== Segment start ==

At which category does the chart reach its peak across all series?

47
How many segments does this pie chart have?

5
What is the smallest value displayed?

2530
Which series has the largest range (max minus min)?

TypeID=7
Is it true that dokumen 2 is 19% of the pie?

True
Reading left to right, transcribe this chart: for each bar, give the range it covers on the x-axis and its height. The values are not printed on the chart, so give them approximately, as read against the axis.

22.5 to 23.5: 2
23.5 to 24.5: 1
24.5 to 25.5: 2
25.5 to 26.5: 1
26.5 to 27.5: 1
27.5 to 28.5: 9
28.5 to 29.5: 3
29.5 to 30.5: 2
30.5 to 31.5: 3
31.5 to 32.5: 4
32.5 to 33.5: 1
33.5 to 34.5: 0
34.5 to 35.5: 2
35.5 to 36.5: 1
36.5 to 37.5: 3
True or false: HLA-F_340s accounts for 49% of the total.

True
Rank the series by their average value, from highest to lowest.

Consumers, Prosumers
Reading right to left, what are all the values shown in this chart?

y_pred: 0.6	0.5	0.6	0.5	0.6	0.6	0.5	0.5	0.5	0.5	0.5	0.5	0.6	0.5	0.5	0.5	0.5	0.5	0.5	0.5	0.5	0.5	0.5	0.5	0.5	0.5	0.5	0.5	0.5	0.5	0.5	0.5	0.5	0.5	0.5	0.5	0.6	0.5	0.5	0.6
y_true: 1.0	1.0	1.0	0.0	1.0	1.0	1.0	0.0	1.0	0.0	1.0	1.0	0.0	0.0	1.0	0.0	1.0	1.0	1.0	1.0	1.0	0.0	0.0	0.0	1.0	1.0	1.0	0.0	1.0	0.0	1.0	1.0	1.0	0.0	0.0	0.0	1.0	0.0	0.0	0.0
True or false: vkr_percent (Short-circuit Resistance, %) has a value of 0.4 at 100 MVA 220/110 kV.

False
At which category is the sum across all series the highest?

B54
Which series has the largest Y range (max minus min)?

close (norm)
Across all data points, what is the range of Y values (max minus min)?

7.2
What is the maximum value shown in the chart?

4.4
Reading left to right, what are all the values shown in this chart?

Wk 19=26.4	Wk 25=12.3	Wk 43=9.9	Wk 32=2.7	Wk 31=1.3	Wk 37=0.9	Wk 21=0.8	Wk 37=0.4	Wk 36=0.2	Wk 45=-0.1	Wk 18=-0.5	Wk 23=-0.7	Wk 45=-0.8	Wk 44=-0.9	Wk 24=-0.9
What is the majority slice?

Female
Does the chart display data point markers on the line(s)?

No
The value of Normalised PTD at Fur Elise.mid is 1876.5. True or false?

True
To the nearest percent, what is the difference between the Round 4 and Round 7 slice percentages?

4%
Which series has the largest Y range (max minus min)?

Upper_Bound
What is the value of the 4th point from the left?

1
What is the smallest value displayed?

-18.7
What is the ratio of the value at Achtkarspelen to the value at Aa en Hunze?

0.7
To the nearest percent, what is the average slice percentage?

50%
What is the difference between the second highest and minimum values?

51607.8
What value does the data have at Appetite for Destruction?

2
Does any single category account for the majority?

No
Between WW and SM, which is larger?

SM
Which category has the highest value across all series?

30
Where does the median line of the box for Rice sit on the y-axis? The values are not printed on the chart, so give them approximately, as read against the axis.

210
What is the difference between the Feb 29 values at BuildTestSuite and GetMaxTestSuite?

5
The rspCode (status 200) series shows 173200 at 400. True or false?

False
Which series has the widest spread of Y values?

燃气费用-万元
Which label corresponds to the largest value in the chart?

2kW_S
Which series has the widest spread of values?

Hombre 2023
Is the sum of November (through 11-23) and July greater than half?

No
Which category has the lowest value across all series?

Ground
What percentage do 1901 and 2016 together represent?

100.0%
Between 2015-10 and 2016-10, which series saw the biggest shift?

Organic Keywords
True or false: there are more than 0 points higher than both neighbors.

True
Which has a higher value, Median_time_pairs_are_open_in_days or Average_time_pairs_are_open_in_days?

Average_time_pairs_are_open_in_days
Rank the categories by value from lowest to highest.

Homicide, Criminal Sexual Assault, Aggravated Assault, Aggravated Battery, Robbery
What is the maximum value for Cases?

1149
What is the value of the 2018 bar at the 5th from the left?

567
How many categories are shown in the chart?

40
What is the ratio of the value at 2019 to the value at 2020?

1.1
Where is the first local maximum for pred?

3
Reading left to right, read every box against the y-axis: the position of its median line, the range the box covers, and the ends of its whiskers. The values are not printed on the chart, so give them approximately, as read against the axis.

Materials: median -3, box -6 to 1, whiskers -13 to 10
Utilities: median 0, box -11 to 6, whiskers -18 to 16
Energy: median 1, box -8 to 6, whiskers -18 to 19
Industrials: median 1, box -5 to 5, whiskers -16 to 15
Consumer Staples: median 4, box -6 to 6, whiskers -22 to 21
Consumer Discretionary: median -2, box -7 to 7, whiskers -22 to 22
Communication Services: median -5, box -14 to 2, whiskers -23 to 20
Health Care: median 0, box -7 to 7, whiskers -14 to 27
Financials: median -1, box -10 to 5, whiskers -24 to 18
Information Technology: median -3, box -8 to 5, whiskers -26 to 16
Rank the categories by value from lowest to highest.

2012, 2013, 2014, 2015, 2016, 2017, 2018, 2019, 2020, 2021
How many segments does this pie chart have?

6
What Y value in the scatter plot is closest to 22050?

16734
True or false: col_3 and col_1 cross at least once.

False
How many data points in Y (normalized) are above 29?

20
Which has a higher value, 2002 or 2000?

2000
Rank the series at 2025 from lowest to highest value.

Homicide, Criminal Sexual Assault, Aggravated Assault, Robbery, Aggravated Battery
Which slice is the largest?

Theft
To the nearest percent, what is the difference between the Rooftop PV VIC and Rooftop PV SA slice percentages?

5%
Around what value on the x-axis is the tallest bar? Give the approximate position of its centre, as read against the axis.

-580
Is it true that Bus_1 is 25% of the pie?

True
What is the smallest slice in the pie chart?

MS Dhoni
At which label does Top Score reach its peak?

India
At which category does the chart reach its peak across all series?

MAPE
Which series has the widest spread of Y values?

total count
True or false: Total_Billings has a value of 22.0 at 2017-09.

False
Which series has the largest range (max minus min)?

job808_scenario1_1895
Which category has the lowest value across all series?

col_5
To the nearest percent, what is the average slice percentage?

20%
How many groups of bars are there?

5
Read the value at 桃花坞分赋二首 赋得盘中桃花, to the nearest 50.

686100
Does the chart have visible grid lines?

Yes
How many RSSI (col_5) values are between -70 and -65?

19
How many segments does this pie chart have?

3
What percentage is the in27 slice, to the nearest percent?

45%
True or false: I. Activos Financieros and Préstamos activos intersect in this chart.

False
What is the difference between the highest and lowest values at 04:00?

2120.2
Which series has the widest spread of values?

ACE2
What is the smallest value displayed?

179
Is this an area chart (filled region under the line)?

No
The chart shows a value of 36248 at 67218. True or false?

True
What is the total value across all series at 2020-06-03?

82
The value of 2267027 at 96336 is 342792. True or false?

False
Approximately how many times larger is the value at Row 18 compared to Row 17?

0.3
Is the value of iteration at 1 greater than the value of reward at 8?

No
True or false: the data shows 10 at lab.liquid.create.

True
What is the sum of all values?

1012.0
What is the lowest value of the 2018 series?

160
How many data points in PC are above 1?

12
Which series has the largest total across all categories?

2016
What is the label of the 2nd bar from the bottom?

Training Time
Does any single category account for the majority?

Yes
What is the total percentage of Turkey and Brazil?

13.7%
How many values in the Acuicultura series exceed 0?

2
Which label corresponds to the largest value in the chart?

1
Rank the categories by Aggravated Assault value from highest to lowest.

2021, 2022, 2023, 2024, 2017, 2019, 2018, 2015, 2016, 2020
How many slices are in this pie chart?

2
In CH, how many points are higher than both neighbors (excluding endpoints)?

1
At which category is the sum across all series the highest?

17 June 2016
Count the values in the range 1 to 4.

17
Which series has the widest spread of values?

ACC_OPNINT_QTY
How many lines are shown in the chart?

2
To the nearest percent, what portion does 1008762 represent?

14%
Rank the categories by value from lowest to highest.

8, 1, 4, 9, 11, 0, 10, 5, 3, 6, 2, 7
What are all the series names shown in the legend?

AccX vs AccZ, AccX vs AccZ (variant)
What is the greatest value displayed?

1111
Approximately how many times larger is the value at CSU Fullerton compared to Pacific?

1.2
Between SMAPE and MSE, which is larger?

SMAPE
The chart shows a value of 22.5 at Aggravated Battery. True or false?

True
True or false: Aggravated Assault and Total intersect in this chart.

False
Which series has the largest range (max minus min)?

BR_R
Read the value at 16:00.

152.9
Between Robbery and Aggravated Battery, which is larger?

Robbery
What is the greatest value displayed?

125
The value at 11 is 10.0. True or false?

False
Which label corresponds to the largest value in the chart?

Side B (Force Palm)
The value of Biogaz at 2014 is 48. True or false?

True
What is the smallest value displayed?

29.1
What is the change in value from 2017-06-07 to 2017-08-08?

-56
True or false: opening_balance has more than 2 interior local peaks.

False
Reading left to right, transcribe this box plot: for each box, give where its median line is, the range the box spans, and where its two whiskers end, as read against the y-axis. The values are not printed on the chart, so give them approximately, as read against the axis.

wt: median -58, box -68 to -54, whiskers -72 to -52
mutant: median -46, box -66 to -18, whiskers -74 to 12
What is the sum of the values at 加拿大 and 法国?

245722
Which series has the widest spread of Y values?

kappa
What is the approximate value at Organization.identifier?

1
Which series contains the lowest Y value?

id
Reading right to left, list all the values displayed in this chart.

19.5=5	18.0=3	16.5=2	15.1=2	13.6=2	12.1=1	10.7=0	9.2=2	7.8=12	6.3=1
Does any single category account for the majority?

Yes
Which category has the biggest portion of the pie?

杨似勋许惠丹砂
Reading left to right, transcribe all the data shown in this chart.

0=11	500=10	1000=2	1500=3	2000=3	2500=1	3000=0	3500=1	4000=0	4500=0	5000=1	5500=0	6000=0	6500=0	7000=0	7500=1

== Segment end ==

◆ TASK OBJECTIVE: Output every line from the start of the data through the line containing "Is it true that dokumen 2 is 19% of the pie?", inclusive, as a JSON list of strings with one string per line and blank lines omitted.

◆ EXERCISE OUTPUT:
[
  "At which category does the chart reach its peak across all series?",
  "47",
  "How many segments does this pie chart have?",
  "5",
  "What is the smallest value displayed?",
  "2530",
  "Which series has the largest range (max minus min)?",
  "TypeID=7",
  "Is it true that dokumen 2 is 19% of the pie?"
]